## Input data
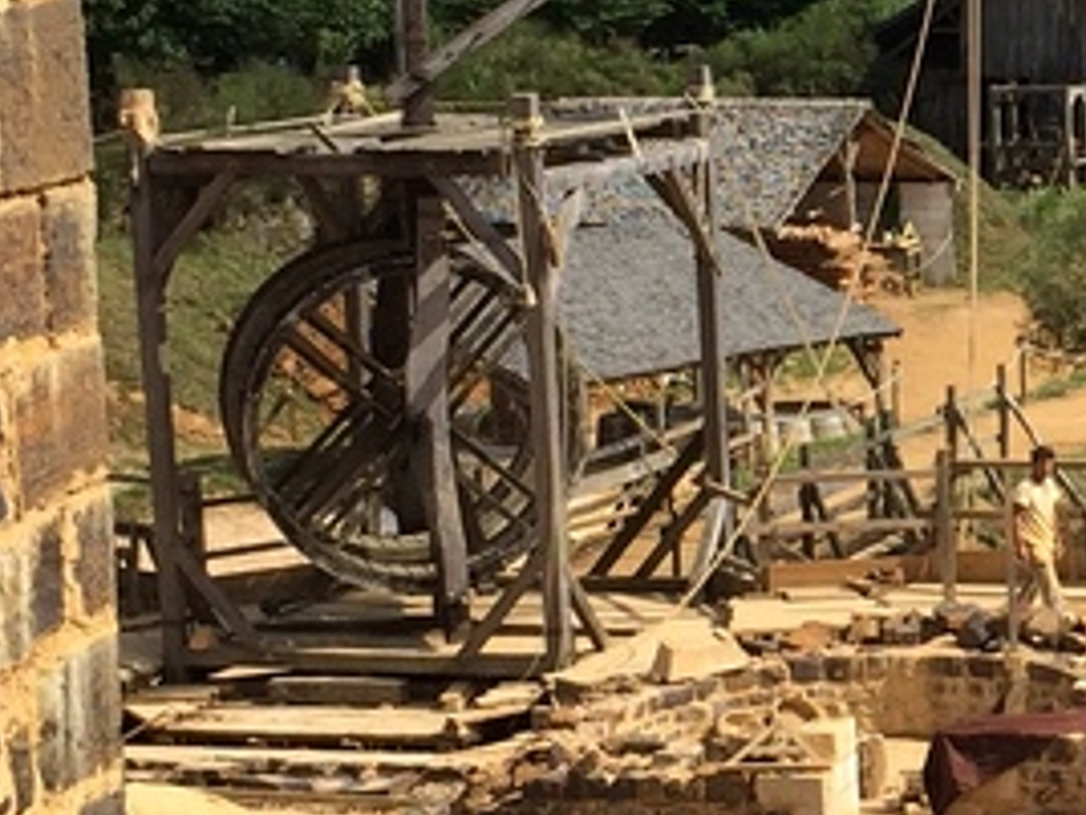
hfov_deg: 14.6
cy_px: 377
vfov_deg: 11.4
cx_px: 1333
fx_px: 4078
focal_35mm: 130
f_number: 2.2
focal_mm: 4.15
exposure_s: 1/1647
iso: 32
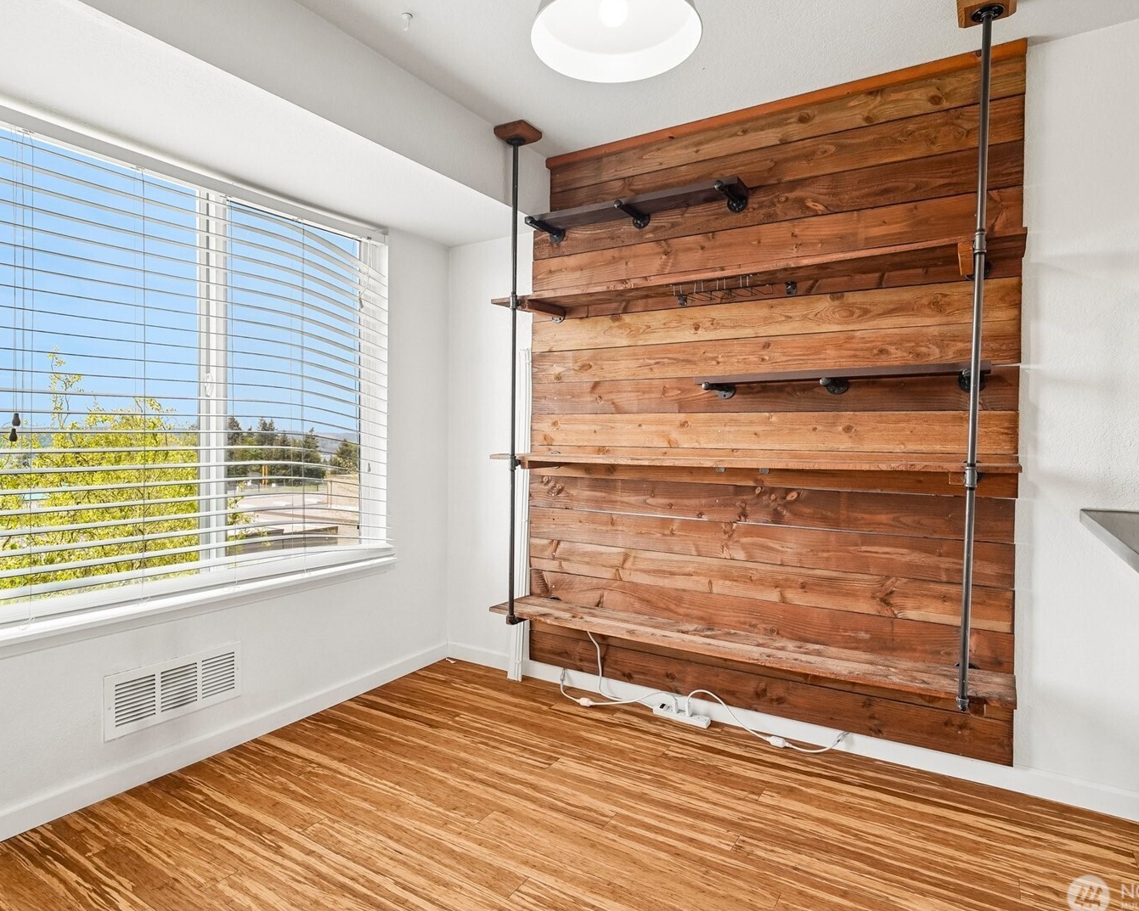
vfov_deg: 70.9
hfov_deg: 83.3
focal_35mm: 19
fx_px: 641
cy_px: 449
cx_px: 553
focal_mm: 16
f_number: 8
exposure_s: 1/160
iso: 1600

## To do
The answer must be an exact copy of the records, with no images in it.

## Answer box
hfov_deg: 14.6
cy_px: 377
vfov_deg: 11.4
cx_px: 1333
fx_px: 4078
focal_35mm: 130
f_number: 2.2
focal_mm: 4.15
exposure_s: 1/1647
iso: 32
vfov_deg: 70.9
hfov_deg: 83.3
focal_35mm: 19
fx_px: 641
cy_px: 449
cx_px: 553
focal_mm: 16
f_number: 8
exposure_s: 1/160
iso: 1600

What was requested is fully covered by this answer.